NEW AGE STARTUPS
Catching them Young
Young ventures are aggregating
demand for interns from firms, who wish to sample and experiment with raw
talent, before they hire. It is opening up an Internship marketplace in India
The rising demand for young internees across large corporations and startup firms is spawning a number of new ventures that link prospective employers with aspiring students. These firms are aggregating demand from companies eager to spot fresh talent and connecting them with candidates seeking multiple options on a single platform.
“Barring the IITs and
IIMs, most colleges leave students to fend for themselves when it comes to
internships, even though it is an integral part of most academic courses,” says
Karthikeyan Vijayakumar, founder of Twenty19.com, a portal which focuses on
students in their teens or twenties looking for an internship.
The 30-year-old
engineer from the Birla Institute of Technology and Sciences, Pilani, interned
with General Motors while still in college but found that most peers were not
so lucky. “The reason being the lack of a consolidated platform to fill the
demand and supply gap,” says Vijayakumar who founded his company in 2010.
Across the startup ecosystem a number of such new ventures have sprung up
including LetsIntern.com, HelloIntern. com and Internshala. These portals
together have a database of over 20,000 companies and institutes listing
internships both in India and globally.
“Interns are part of a ‘millennial’ talent
pool and bring an enhanced value to our work environment,” says Debashis
Chakraborty, a recruitment leader at IBM for India and South Asia. The
technology corporation views internships as a route to identify high-potential
talent they can recruit in future. These could include positions within the
research labs, sales and distribution as well as marketing, communication and
human resource.
For portals that are pooling together such demand, the business
model can vary. Often it is a combination of a straight fee charged for each
listing on a monthly basis or an annual subscription charge. Twenty19, which
works with around 5,400 companies, charges 2,000 for a single listing and a
flat fee of 9,000 for an annual subscription. With about 1.8 lakh visitors to its
website every month, Vijayakumar is expecting to earn revenues of 60 crore by
2015.
Entrepreneurs are also keen to tap into demand from overseas students
looking to intern in emerging markets such as India. For instance, 29-year-old
Sarvesh Agrawal set up Internshala.com in 2010, when a close friend studying in
the London Business School, was unable to find an internship opening in India.

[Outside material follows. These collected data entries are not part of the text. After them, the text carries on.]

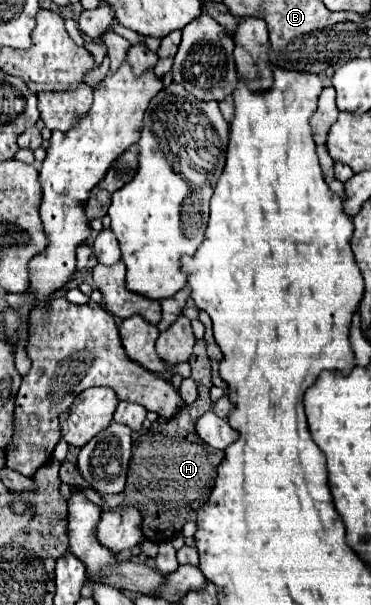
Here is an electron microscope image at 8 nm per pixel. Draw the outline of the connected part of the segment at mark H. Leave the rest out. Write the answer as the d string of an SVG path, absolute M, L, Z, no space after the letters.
M204 339L196 341L194 353L188 363L192 367L192 379L198 383L196 403L184 405L168 421L152 423L150 431L136 439L124 493L102 497L106 505L136 505L142 511L144 535L148 541L154 543L172 539L176 533L180 533L186 521L196 519L198 509L208 501L208 495L216 479L216 469L224 461L224 451L216 451L210 445L204 445L204 441L200 441L198 433L194 431L198 417L202 417L206 411L212 411L212 377Z

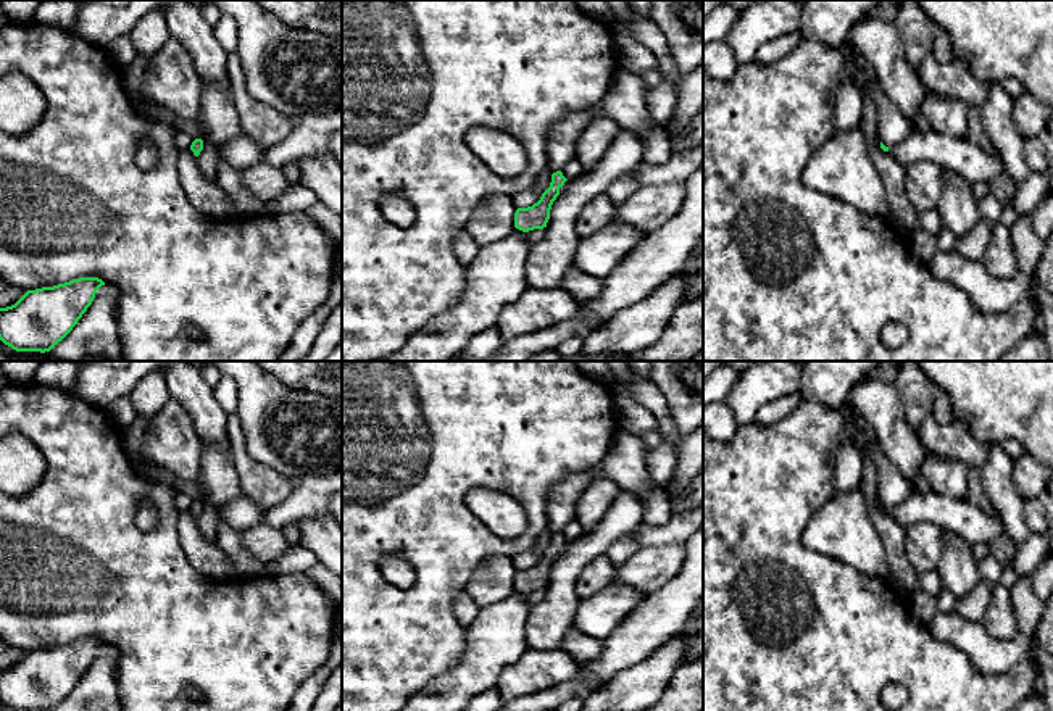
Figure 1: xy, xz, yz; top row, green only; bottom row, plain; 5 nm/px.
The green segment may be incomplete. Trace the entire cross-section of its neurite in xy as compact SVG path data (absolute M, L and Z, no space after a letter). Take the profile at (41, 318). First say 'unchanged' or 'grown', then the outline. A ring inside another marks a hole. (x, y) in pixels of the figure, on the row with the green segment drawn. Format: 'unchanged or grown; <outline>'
unchanged; M79 277L27 290L15 305L0 308L0 340L16 351L50 351L73 331L102 285L98 277Z

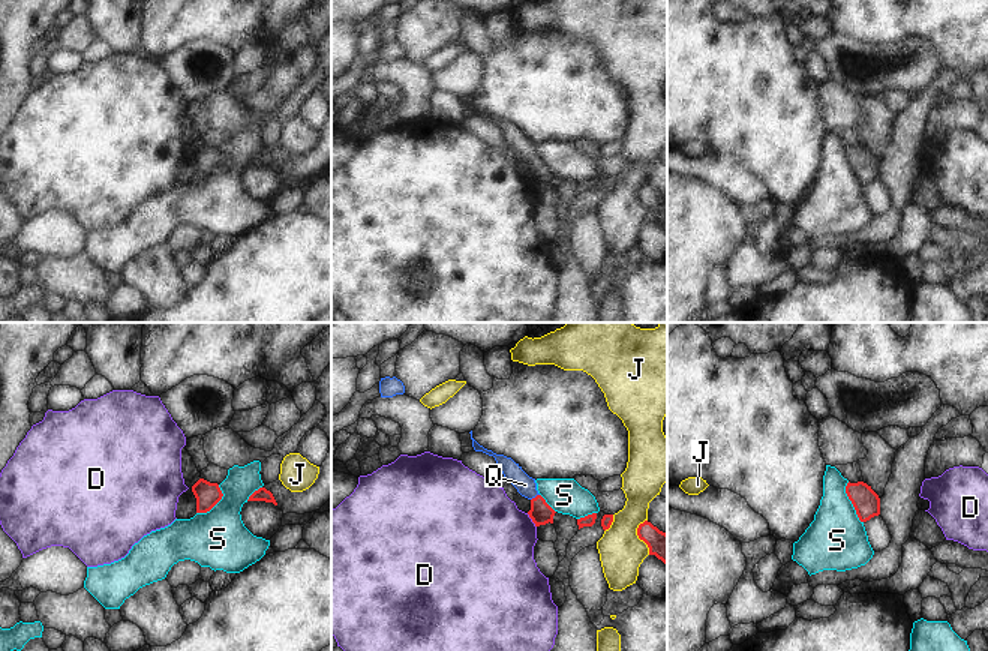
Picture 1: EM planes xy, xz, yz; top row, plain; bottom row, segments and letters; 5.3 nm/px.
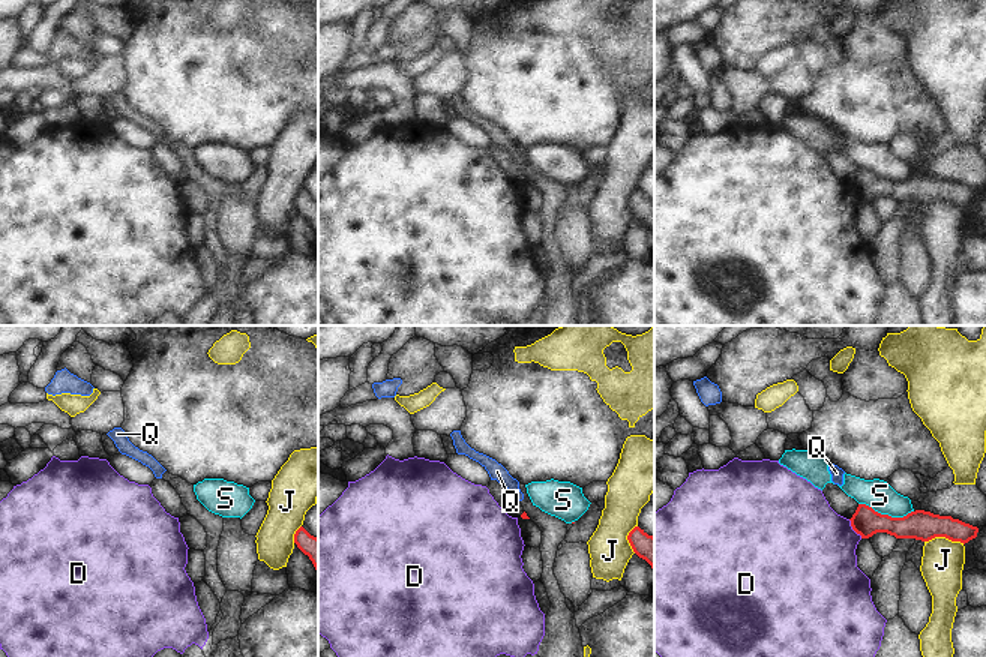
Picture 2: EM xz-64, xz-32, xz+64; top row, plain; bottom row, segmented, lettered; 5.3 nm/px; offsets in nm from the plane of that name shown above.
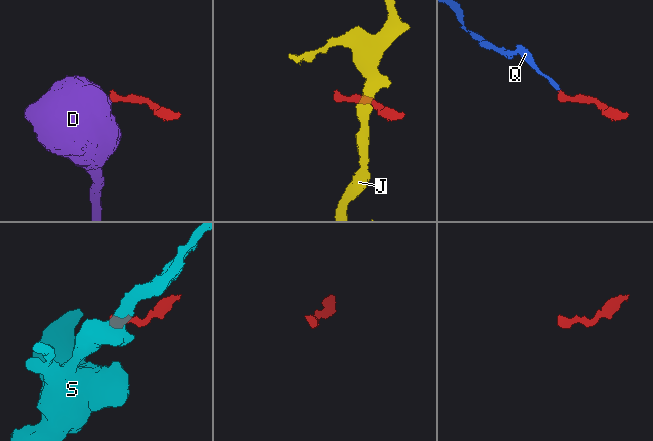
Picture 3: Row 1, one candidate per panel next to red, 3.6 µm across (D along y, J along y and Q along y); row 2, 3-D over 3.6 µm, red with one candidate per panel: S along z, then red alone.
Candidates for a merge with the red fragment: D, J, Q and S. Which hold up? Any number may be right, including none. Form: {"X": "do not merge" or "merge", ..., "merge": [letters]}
{"D": "do not merge", "J": "do not merge", "Q": "merge", "S": "do not merge", "merge": ["Q"]}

The IIT Madras graduate says his portal now aggregates global internships from
a number of universities including Harvard, Carnegie Mellon and Arizona State
University in the US. In turn, students are lapping up the plethora of choices
that these portals now offer.
Technology undergraduate Vishal Kumar, who
develops mobile applications and games, notched up 10 internships last year. A
student of Jalandhar’s Lovely Professional University, 21-year-old Kumar earned
close to 85,000 by working for startups such as MySuperBrain. com and
Thinkappz.com. “I believe that learning from books is not a good way to acquire
knowledge. Because of these internships, I have become more tactical,” says
Kumar, who intends to launch his own venture soon.
For portals that list such
internships finding the right business model is proving to be critical.
Thirty-seven-year-old Tanuj Malik, who set up Indianinternship.com, says his
portal earns revenues from advertisements, as startup firms who form the bulk
of his customer base are not keen to pay for listing on the site. In contrast,
Delhi-based Letsintern. com charges students a fee for premium services. At
present, the portal has 18,000 openings posted by companies and 1.2 lakh
registered candidates.
“As the demand is less than the supply, we wish to keep
it free for companies,” says Rishabh Gupta, 27, who co-founded the firm in
2010. Letsintern.com is aiming to earn revenues of 100 crore by 2017.
Increasingly, more portals are offering specialist services as the industry
grows rapidly.
As in the case of Lawctopus.com set up two years ago by Tanuj
Kalia, who set up the company with four friends while recovering from a bout of
chickenpox. Kalia and his friends earn about 6 lakh per year as profit from
portal which hosts advertisements and paid blogging services.
Malavika Jaggi,
business development specialist at HelloIntern.com, says that convincing
organizations about an intern’s capability is also a challenge. To ensure they
get the best talent, the company has tied-up with institutes such as
IIT-Kanpur, NIT Trichy and BITS Pilani-Dubai Campus to ensure that specific
requirements set out by companies can be met.
For instance Google India, which
also recruits interns through Web portals, has launched an internship program
for second and third-year computer science students. The 12 –week software
project, where each internee is paired with a Google engineer, includes
training in coding and exposure to new Google tools. “The lack of internship
platforms was a definite gap in the Indian market. These new startups are
providing options across the job market,” says Nishant Saxena, founder CEO
Round One, an employee referral portal. The sector will grow rapidly as “more
models emerge to help monetise this business,” says Saxena of RoundOne.